Le plan communal de sécurité coopère avec la Police Nationale Bolivarienne (PNB) mais n’est pas un appendice de cet organisme gouvernemental. Chaque équipe de sécurité aura un porte-parole qui coordonnera son activité et, si nécessaire, pourra travailler avec la PNB. Il y aura également des personnes chargées de recueillir les informations des organisations citoyennes, et nous établirons la figure du médiateur de paix. Notre plan de sécurité communal n’est pas punitif mais plutôt conciliateur. »
Interview : Cira Pascual Marquina et Chris Gilbert – Venezuelanalysis
Le 23 mars 2022 au Venezuela est une journée parmi tant d’autres, parmi des milliers de journées d’une révolution totalement occultée par les grands médias.

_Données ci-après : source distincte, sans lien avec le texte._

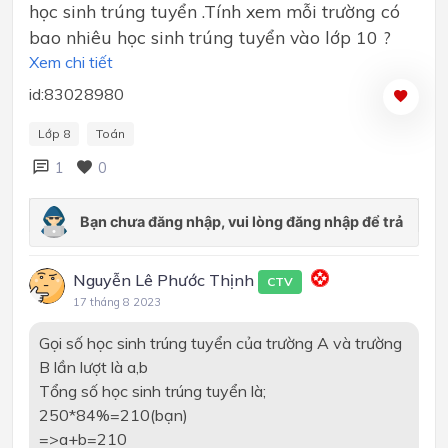
học sinh trúng tuyển .Tính xem mỗi trường có
bao nhiêu học sinh trúng tuyển vào lớp 10 ?
Xem chi tiết
id:83028980
Lớp 8
Toán
1
0
Nguyễn Lê Phước Thịnh
CTV
17 tháng 8 2023
Gọi số học sinh trúng tuyển của trường A và trường
B lần lượt là a,b
Tổng số học sinh trúng tuyển là;
250*84%=210(bạn)
=>a+b=210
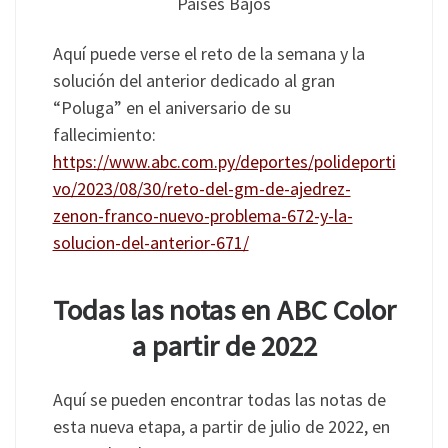
Países Bajos
Aquí puede verse el reto de la semana y la
solución del anterior dedicado al gran
“Poluga” en el aniversario de su
fallecimiento:
https://www.abc.com.py/deportes/polideporti
vo/2023/08/30/reto-del-gm-de-ajedrez-
zenon-franco-nuevo-problema-672-y-la-
solucion-del-anterior-671/
Todas las notas en ABC Color
a partir de 2022
Aquí se pueden encontrar todas las notas de
esta nueva etapa, a partir de julio de 2022, en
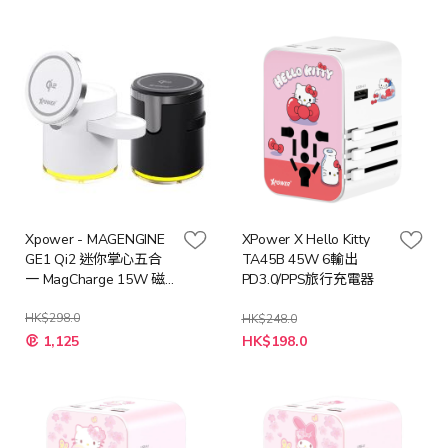
Xpower - MAGENGINE
XPower X Hello Kitty
GE1 Qi2 迷你掌心五合
TA45B 45W 6輸出
一 MagCharge 15W 磁
PD3.0/PPS旅行充電器
吸無線充電座 [黑色 / 白
色]
HK$298.0
HK$248.0
特
1,125
HK$198.0
殊
價
格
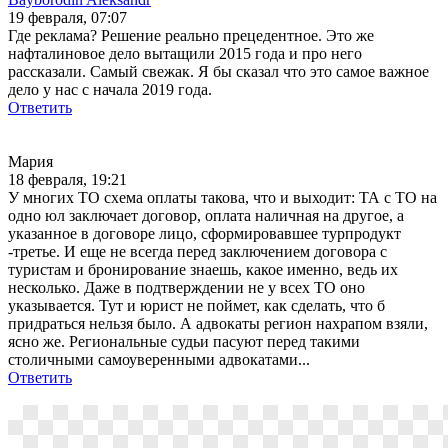
19 февраля, 07:07
Где реклама? Решение реально прецедентное. Это же
нафталиновое дело вытащили 2015 года и про него
рассказали. Самый свежак. Я бы сказал что это самое важное
дело у нас с начала 2019 года.
Ответить
Мария
18 февраля, 19:21
У многих ТО схема оплаты такова, что и выходит: ТА с ТО на
одно юл заключает договор, оплата наличная на другое, а
указанное в договоре лицо, сформировавшее турпродукт
-третье. И еще не всегда перед заключением договора с
туристам и бронирование знаешь, какое именно, ведь их
несколько. Даже в подтверждении не у всех ТО оно
указывается. Тут и юрист не поймет, как сделать, что б
придраться нельзя было. А адвокаты регион нахрапом взяли,
ясно же. Региональные судьи пасуют перед такими
столичными самоуверенными адвокатами...
Ответить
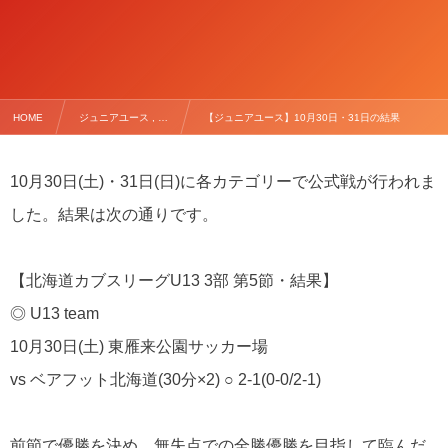
HOME
ジュニアユース , …
【ジュニアユース】10月30日・31日の結果
10月30日(土)・31日(日)に各カテゴリーで公式戦が行われま
した。結果は次の通りです。
【北海道カブスリーグU13 3部 第5節・結果】
◎ U13 team
10月30日(土) 東雁来公園サッカー場
vs ベアフット北海道(30分×2) ○ 2-1(0-0/2-1)
前節で優勝を決め、無失点での全勝優勝を目指して臨んだ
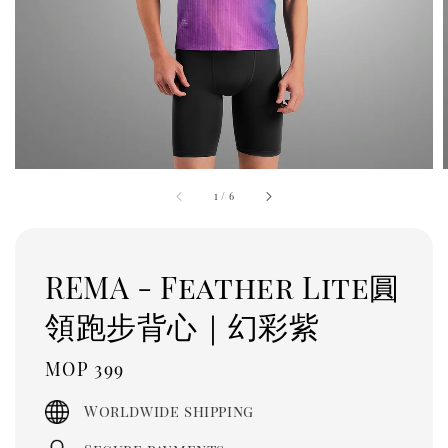
1
/
6
REMA - Feather Lite圓
領跑步背心｜幻彩紫
Regular
MOP 399
price
Worldwide shipping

Dans l’ouest populaire de Caracas des mouvements féministes et le conseil communal Manuela Saénz inaugurent « La Morada », un espace d’écoute, de soins et de prévention pour les femmes et les fillettes. Pendant ce temps, la Commune Altos de Lidice à laquelle nous avons consacré un documentaire, vient d’être déclarée officiellement « territoire libre de malnutrition » et un de ses organisateurs dialogue en direct avec le président. A la demande de ce dernier, le nouveau Ministre des Communes et des Mouvements Sociaux Jorge Arreaza se réunit avec le Ministre de la Construction pour analyser les avancées des projets de logement public pensés et réalisés par les organisations populaires… tandis que les femmes organisées d’Antimano construisent de leurs mains le dernier étage de leur futur immeuble.

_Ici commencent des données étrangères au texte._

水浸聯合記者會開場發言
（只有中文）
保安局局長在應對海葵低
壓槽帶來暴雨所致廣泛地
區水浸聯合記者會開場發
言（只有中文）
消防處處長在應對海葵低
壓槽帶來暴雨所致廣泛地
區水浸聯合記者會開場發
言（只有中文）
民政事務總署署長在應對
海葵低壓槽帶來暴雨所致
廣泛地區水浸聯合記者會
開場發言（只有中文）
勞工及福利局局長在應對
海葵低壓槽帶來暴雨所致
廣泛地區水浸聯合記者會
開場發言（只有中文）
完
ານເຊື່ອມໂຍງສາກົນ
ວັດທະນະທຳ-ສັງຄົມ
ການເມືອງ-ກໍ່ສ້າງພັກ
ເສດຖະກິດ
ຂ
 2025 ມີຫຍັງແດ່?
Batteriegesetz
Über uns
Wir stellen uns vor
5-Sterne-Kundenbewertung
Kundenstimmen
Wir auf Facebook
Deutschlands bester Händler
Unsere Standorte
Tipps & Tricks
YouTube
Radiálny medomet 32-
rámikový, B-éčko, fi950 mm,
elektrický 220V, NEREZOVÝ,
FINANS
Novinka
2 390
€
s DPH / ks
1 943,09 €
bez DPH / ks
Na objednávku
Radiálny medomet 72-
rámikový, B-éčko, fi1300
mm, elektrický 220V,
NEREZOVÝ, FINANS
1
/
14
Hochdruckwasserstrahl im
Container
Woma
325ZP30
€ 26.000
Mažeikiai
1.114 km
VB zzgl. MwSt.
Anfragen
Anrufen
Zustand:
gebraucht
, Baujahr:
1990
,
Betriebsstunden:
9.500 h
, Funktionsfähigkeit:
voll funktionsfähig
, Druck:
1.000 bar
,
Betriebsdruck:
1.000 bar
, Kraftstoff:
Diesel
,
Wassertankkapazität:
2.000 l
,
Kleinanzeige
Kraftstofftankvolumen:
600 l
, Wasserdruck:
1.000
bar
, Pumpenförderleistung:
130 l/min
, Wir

A l’autre bout du pays, dans l’état de Tachira, l’Institut des Terres poursuit la réforme agraire en remettant 32 titres de propriété à des paysannes qui ont développé chacune leur parcelle productive. Là, le slogan est « plus de terres sans paysannes, ni de paysannes sans terre ! » Au même moment le président Maduro annonce : « Nous devons renforcer l’articulation avec le Mouvement des Sans Terre du Brésil, répliquer au Venezuela leur production agroécologique ». Les formateurs des Sans Terre travaillent au Venezuela depuis la signature d’un accord avec le président Chávez.